§ **Your objective**: Each of the lines from the one that contains "Crystal Palace: 40 -> 20" to the end of the entries below should be output exactly.

§ **Data extracts**:
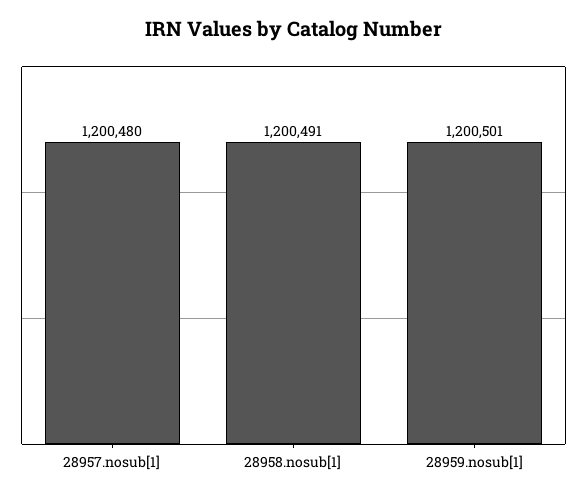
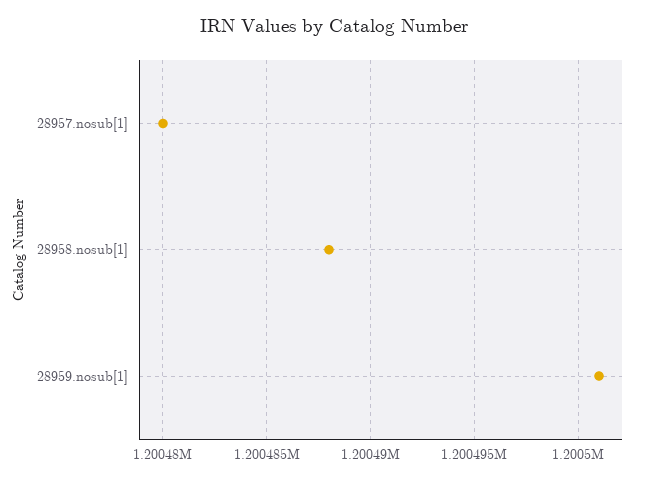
28958.nosub[1]: 1200491 -> 1200488

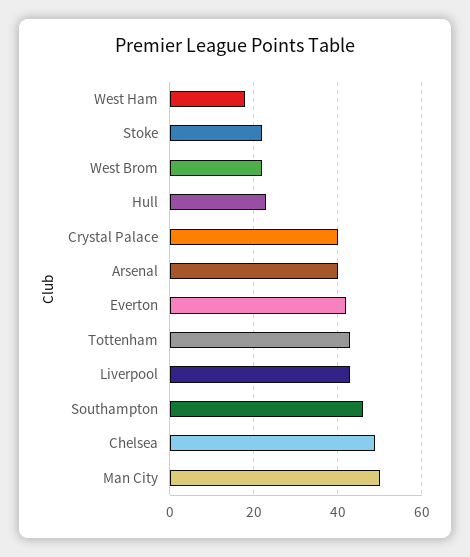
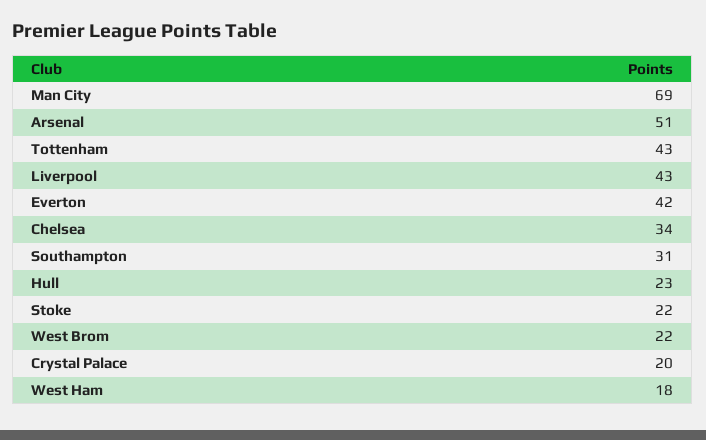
Crystal Palace: 40 -> 20
Arsenal: 40 -> 51
Southampton: 45 -> 31
Chelsea: 50 -> 34
Man City: 50 -> 69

§ **Response**:
Crystal Palace: 40 -> 20
Arsenal: 40 -> 51
Southampton: 45 -> 31
Chelsea: 50 -> 34
Man City: 50 -> 69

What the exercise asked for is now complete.